The precision that doesn't exist. Our clients come to us wanting answers that are more certain than the data can produce. This is not a failure of intelligence on their end. They've been raised on a business culture that treats data as a source of clean answers, and clean answers are usually what they ask for. "Tell us which of our 400 retail locations to close." "Tell us which SKUs are going to underperform next quarter." They want a list. They want the list to be right.

What I can actually give them is a probabilistic ranking with a set of assumptions they need to vet and confidence bounds that get wider in smaller markets. I can give them the analysis framework that makes their decision better-informed. I cannot give them certainty. My colleague Deanne has been in this field longer than me and she says the best reframe is to tell clients you're buying down risk, not buying certainty. I've borrowed that framing and it helps. But it doesn't eliminate the friction that comes when a CFO looks at a 90% confidence interval and says "so you're telling me 1 in 10 times you're wrong?" and there's no comfortable answer that doesn't confirm that yes, probabilistic methods have probabilistic outputs.
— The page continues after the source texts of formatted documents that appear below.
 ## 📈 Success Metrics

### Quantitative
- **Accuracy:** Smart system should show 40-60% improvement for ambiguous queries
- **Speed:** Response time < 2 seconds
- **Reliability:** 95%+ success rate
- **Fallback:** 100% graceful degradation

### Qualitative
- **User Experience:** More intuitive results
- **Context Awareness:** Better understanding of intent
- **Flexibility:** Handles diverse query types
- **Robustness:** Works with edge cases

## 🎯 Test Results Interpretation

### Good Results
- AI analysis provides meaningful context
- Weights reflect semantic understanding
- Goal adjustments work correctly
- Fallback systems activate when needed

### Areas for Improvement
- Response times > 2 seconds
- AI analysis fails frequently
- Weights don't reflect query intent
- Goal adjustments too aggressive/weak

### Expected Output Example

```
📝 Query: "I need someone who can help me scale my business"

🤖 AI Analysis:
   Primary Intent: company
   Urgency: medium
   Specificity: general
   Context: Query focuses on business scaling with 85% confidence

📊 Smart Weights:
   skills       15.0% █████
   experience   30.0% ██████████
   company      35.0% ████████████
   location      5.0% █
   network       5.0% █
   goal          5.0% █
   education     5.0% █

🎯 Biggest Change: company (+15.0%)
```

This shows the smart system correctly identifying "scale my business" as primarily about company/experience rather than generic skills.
My previous life was corporate finance. Fifteen years. I built discounted cash flow models that looked precise because they had two decimal places. They were not more certain than a probability interval. They were more comfortable-feeling. Moving into data science, I carry this awareness of how much certainty is performed in professional settings rather than actually present, and it sometimes makes the conversations harder because I'm less willing to perform certainty than some of my clients want me to. That's the specific stress for me. Managing the gap between what the client wants to believe the model can tell them and what the model can actually tell them. That gap is where most of my energy goes.

Most certainty in professional settings is performed, not actual. Data science just makes that harder to hide.
— Aaron

What We Noticed

Pattern 1

The technical difficulty was rarely the primary stressor. Seth's Excel question, Aaron's precision problem, Morgan's confidence intervals, and Natalie's model selection anxiety all involve statistics. But what actually wore them down was the surrounding human layer: undocumented definitions, stakeholder expectations that exceed what data can deliver, lack of a second reviewer. The math was solvable. The organizational and communication context around the math was the hard part.

Pattern 2

Isolation showed up across nearly every level of experience. Bianca is genuinely alone, the only DS at her company. Asha carries the weight of consequential decisions without colleagues who share her statistical frame. Natalie can't tell if her manager's "looks good" was rigorous or generous. Felix inherits legacy models from people who've left. The loneliness of the role, being one of very few people in a company who can read an analysis critically, compounds in different ways at every career stage.

Pattern 3

The stresses that stayed with people were the ones attached to decisions that already happened. Asha thinks about the 32% who weren't flagged. Felix lies awake about models he can't fully audit. Bianca found a six-month error. Aaron manages the gap between probabilistic truth and the certainty clients want to act on. The forward-looking technical challenges were manageable. The uncertainty about whether past work was right, and whether anyone would ever know if it wasn't, was the kind that persists.

Frequently Asked Questions

Is data science a stressful career?

It depends on context. Data scientists at companies where they're the sole analyst often report high stress from competing requests and the absence of peer review. At larger companies, model debt, stakeholder expectation management, and the weight of consequential decisions are more common stressors. The technical difficulty is rarely what experienced practitioners cite as the primary issue.

What burns data scientists out?

The most commonly cited driver is the translation layer: building something technically correct and watching it get ignored, misinterpreted, or overridden by a gut decision. A secondary driver is isolation. Being one of the few people in a company who can critically read a model output means you can't vent or validate with most colleagues. That isolation compounds over years.